Cathrine and Scott Sampson tending to their garden. | Photo by Kaye Collins

Gardening is a time honored tradition in Lehi. When the area was settled, early pioneers had to make the most of their gardens to provide through long cold winters on the north end of Utah Lake.

In the past several decades many people gave up gardening because it was so easy to run to Kohler’s to pick up a head of lettuce. The lasting effects of the recession, along with concerns about the safety of the food we eat, have brought many younger families back into gardening.

A good garden starts with the soil. All soils in Utah are alkaline, and most have either too much sand or too much clay. Regardless of soil composition, adding organic matter or other amendments is crucial to successful garden production.

If you are unsure about your soil or if it has never been gardened, start with a soil test. You can mail in a couple cups of soil and $14 to get a basic soil test from the Utah State University analytical lab. This test identifies soil type based on the amount of sand, silt and clay. It also measures the amount of phosphorus and potassium, the soil pH (alkalinity and acidity,) and salt level. More information is available at www.usual.usu.edu.

Scott Sampson has been gardening in Lehi all his life, learning initially from his parents. He describes his garden as small, but it produces enough to provide fresh and canned vegetables for his family, as well as plenty to share. His favorite crops are tomatoes, peppers, onions, and corn. “Spending time in the garden is my out,” Sampson said. “I enjoy being outside and having the satisfaction of seeing things grow.”

Sampson’s garden spot is fairly new since the family moved a few years ago and converted the south end of the pasture into a garden. “The first year wasn’t great, but better than I thought it would be. We add cow and rabbit manure and clean straw each year to help improve the soil. Those amendments have really made a difference,” stated Sampson.
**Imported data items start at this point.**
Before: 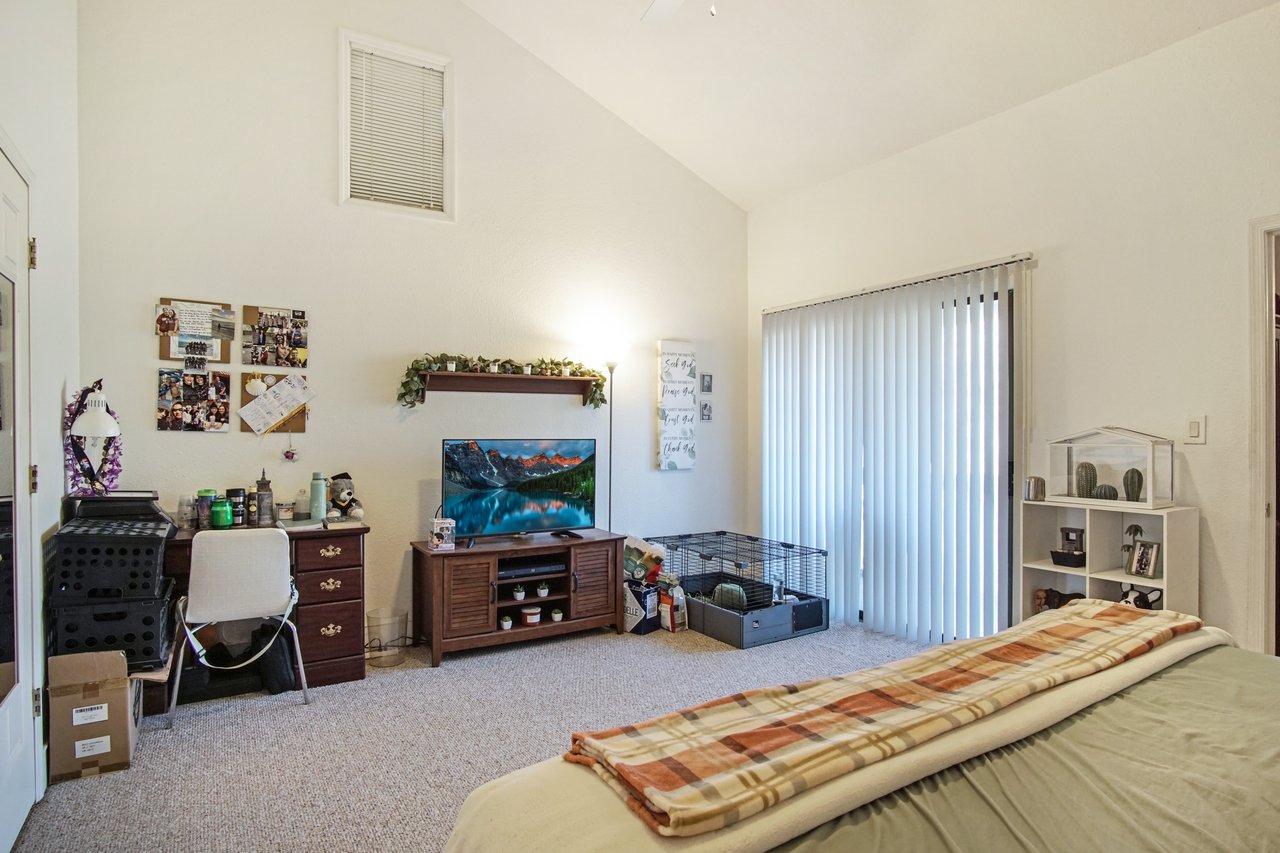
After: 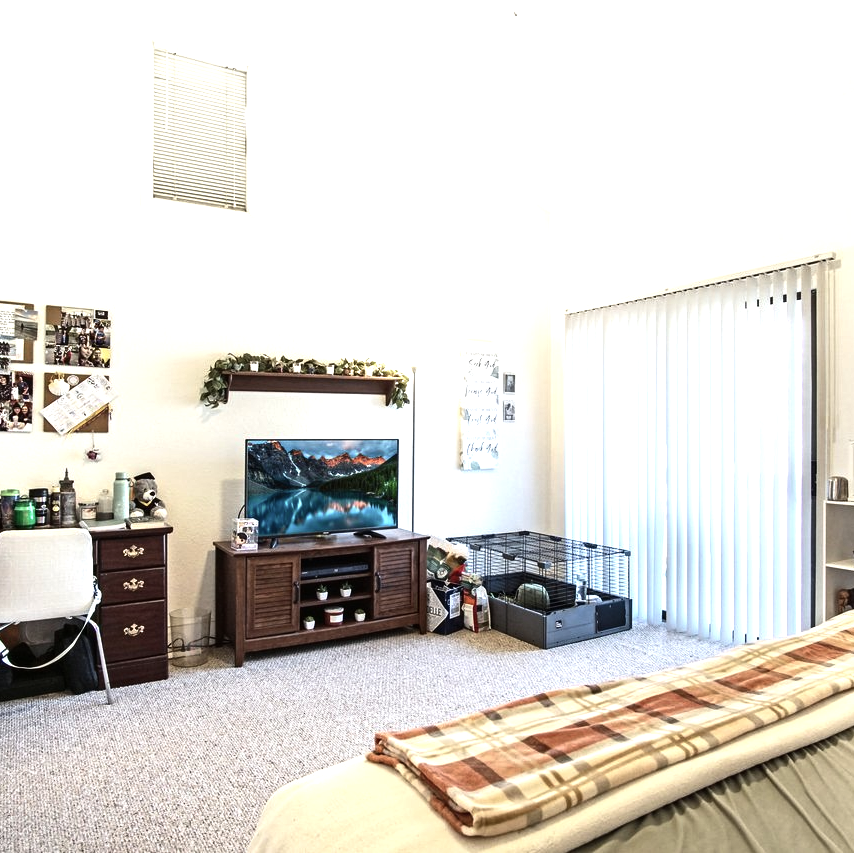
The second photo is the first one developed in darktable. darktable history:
color balance rgb: linear chroma grading › shadows -2.283%, linear chroma grading › highlights -14.546%, linear chroma grading › global chroma -9.953%, linear chroma grading › mid-tones -10.056%, perceptual saturation grading › global saturation 0.717%, perceptual brilliance grading › global brilliance 11.807%
crop and rotate: left 15.395%, right 17.841%
tone equalizer: -8 EV -0.741 EV, -7 EV -0.698 EV, -6 EV -0.581 EV, -5 EV -0.367 EV, -3 EV 0.366 EV, -2 EV 0.6 EV, -1 EV 0.699 EV, +0 EV 0.73 EV, edges refinement/feathering 500, mask exposure compensation -1.57 EV, preserve details no
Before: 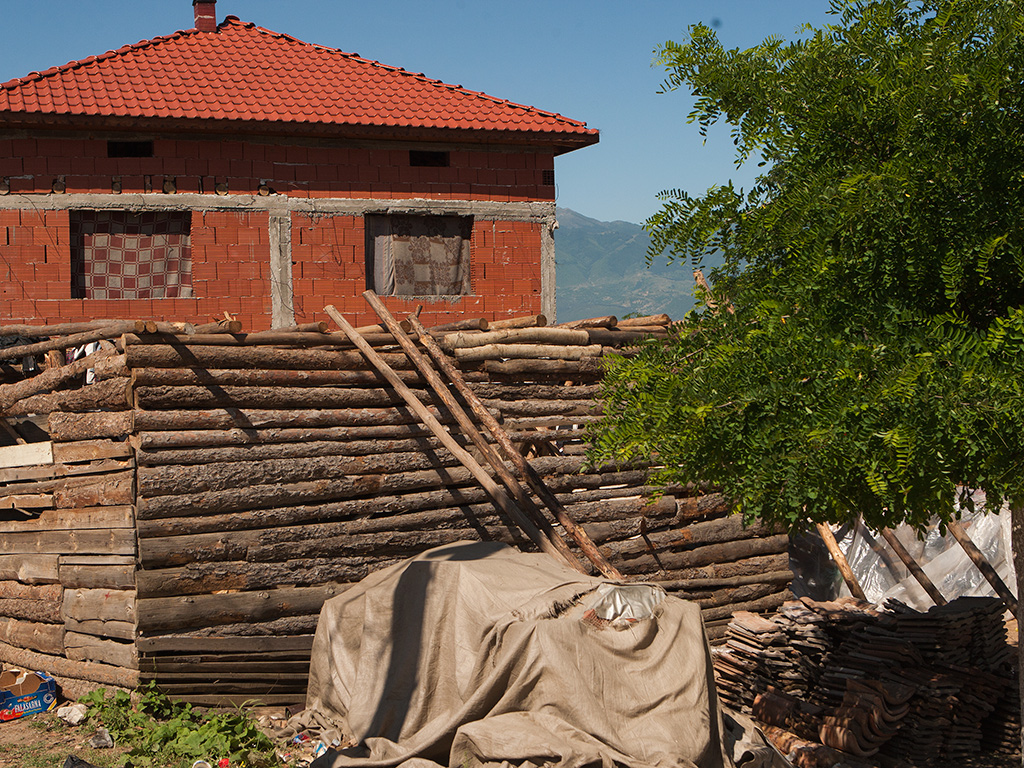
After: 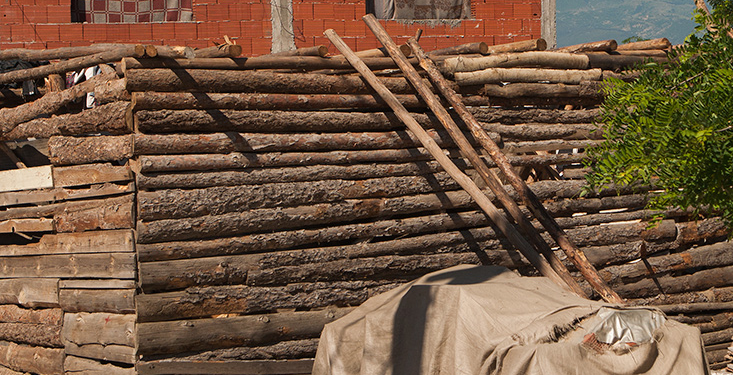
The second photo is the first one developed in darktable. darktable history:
crop: top 36.043%, right 28.339%, bottom 15.01%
Seeds are a hot topic among gardeners. While some of us are happy to plant whatever is on the spinning rack at Walmart or Lowes, others pour over seed catalogs to find just the right variety. Many gardeners in Lehi swear by the seeds that are sold at IFA and feel they perform the best in our climate.

Once you have your soil prepared, it is important to plant the seeds at the right depth. Most seeds are planted two to three times the diameter of the seed. For smaller seeds such as carrots or lettuce, you can just press them into the soil. Seeds should be watered carefully and kept moist.

Who can resist the beautiful plants available for purchase in the spring? Make sure you choose stocky plants with a healthy green color and plant them at the same depth as they were in the containers. They need to be protected from temperature extremes and from our famous Lehi wind. A good rule of thumb is to wait until after Mother’s Day to plant in this area.

Some gardeners in Lehi have built greenhouses to lengthen their growing season and to provide more flexibility in what they can grow. An owner of one himself, Sam Wycherly’s greenhouse is quite large. Sam says that even in the dead of winter it will be nearly 80 degrees inside on a sunny day. In addition to growing seedlings, he maintains inside crops year-round that do not need pollination such as carrots.

Watering and weeding the garden throughout the summer not only encourages healthy growth, but spending time in the garden will alert the gardener to issues early before the crop is lost. Most gardeners feel that their time in the garden is also good for their mental health. “Time in the garden is therapeutic,” said Lehi gardener Kerry Schwartz. “I have always loved watching the plants grow and produce. Time in the garden is a quiet moment in my busy life.”